文档节选:
+++
4.9 使用漏斗图展示各个工序每天运行时间,发现生产工艺瓶颈所在。
4.10 故障词云。将设备故障信息通过词云的方式直挂展示,使用故障次数定义文字的大小。
4.11 设备故障总次数图表。使用表格加条形图的形式展示设备故障的总次数。
4.12 相关性分析。通过散点图发现设备电能消耗与气体消耗相关性。
4.13 各设备产能环比增长率(负增长使用红色显示)
4.14 设备稼动率使用不同颜色对设备厂商进行区分
5 可视化报告
5.1 产能分析
①1月份过年期间,工厂停工导致产能较低。
②3、4月份智能一、二线产能达到峰值。
③5、6月份产能有所回落,计划完成率较低,智能一线两个月完成率均没有达到90%。
④从单个设备的产能增长率来看5、6月下降趋势明显为负值。
⑤设备月产能条形图与设备产能环比增长率表联动;按设备工艺流程进行排序。其中火焰切割机产量值代表切割长度(米),其它为加工件数。
+++
任务提示: 能否把上文设备数据可视化节选中以"⑤设备月产能条形图"开头的段落改写成简短的要点列表,并保留其主要事实?
+++
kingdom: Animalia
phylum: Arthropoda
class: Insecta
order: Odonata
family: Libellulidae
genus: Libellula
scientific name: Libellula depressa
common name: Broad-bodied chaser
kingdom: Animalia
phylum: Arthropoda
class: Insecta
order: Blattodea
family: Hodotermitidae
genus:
+++
题目解答:
- 设备月产能条形图与设备产能环比增长率表联动。
- 按设备工艺流程排序。
- 火焰切割机的产量值代表切割长度(米)。
- 其他设备的产量值为加工件数。